The main contributions of this paper is to establish a novel framework to deal with the exponential stability problem for a class of Cohen–Grossberg neural networks with simultaneous presence of Markovian jumping parameters and mixed time-delays. By using the Lyapunov stability theory and stochastic analysis technique, the stability problem of the addressed Cohen–Grossberg neural networks is converted into the feasibility problem of a set of linear matrix inequalities. By constructing a new Lyapunov–Krasovskii functional, sufficient criteria are given such that the considered Cohen–Grossberg neural networks are exponentially stable in mean square sense if a set of linear matrix inequalities is feasible. It is worth mentioning that the proposed results are delay-dependent and can be easily solved by using the Matlab toolbox. Finally, a numerical example is utilized to show the feasibility and applicability of the proposed exponential stability criterion.

The rest of this paper is organized as follows. In Section 2, the problem under consideration is briefly introduced. In Section 3, a new Lyapunov–Krasovskii functional is constructed, and some stability criteria are given in terms of a set of linear matrix inequalities that can be easily solved by using the semi-definite program method. A simulation example is provided in Section 4 to show the feasibility and effectiveness of the presented results. This paper is concluded in Section 5.

Notations: The notations used throughout the paper are standard. ${\mathbb{R}}^n$ denotes the n-dimensional Euclidean space. For a matrix X, X^T represents its transpose.

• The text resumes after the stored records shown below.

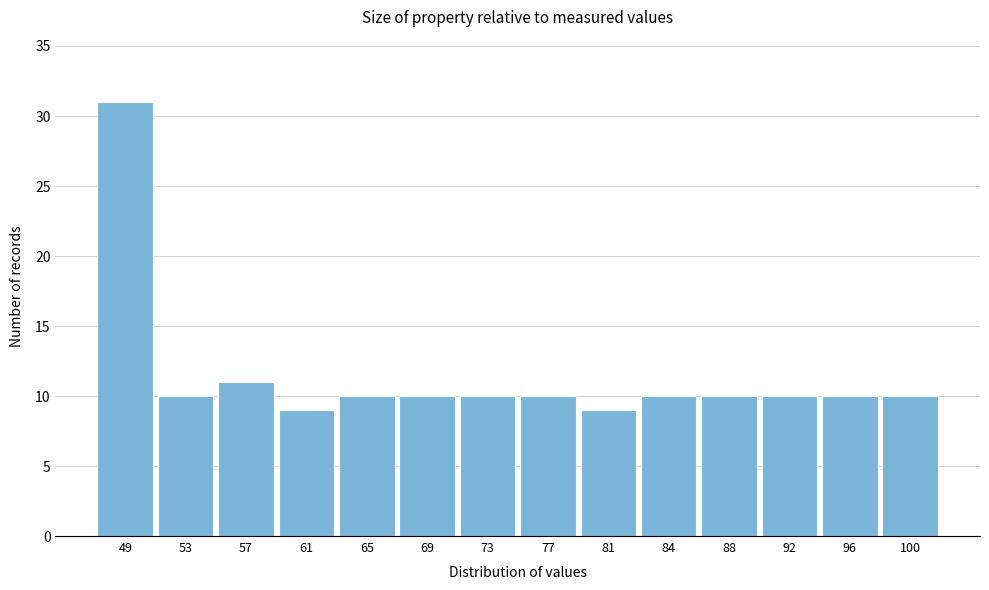

Reading right to left, what are all the values shown in this chart?

10	10	10	10	10	9	10	10	10	10	9	11	10	31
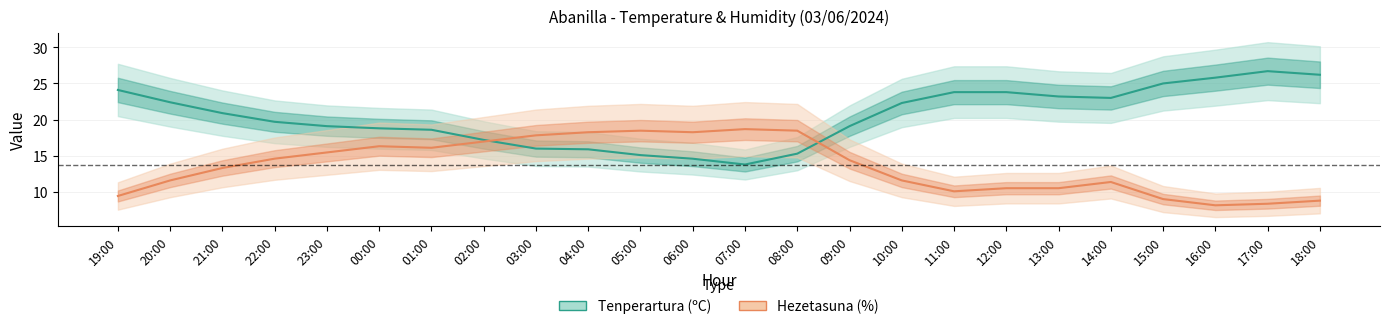

The Tenperartura (ºC) series shows 27.8 at 03:00. True or false?

False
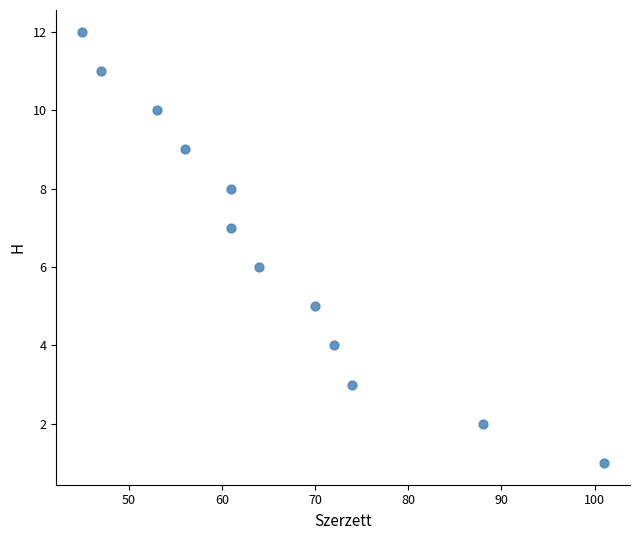

What is the range of Y values (max minus min)?

11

The notation $X>0(X\ge 0)$ represents that matrix X is symmetric and positive definite (positive semi-definite). $\left|·\right|$ stands for the Euclidean norm of a vector. $\mathrm{diag}\{\cdots \}$ denotes a block-diagonal matrix. $\mathbb{E}\left\{x\right\}$ is the mathematical expectation of x and $\mathbb{E}\left\{x\right|y\}$ is the mathematical expectation of x conditional on y. I and 0 represent the identity matrix and the zero matrix with appropriate dimensions, respectively. In symmetric block matrices or long matrix expressions, we use a star “⁎” to represent a term that is induced by symmetry. Matrices, if their dimensions are not explicitly stated, are assumed to be compatible for algebraic operations.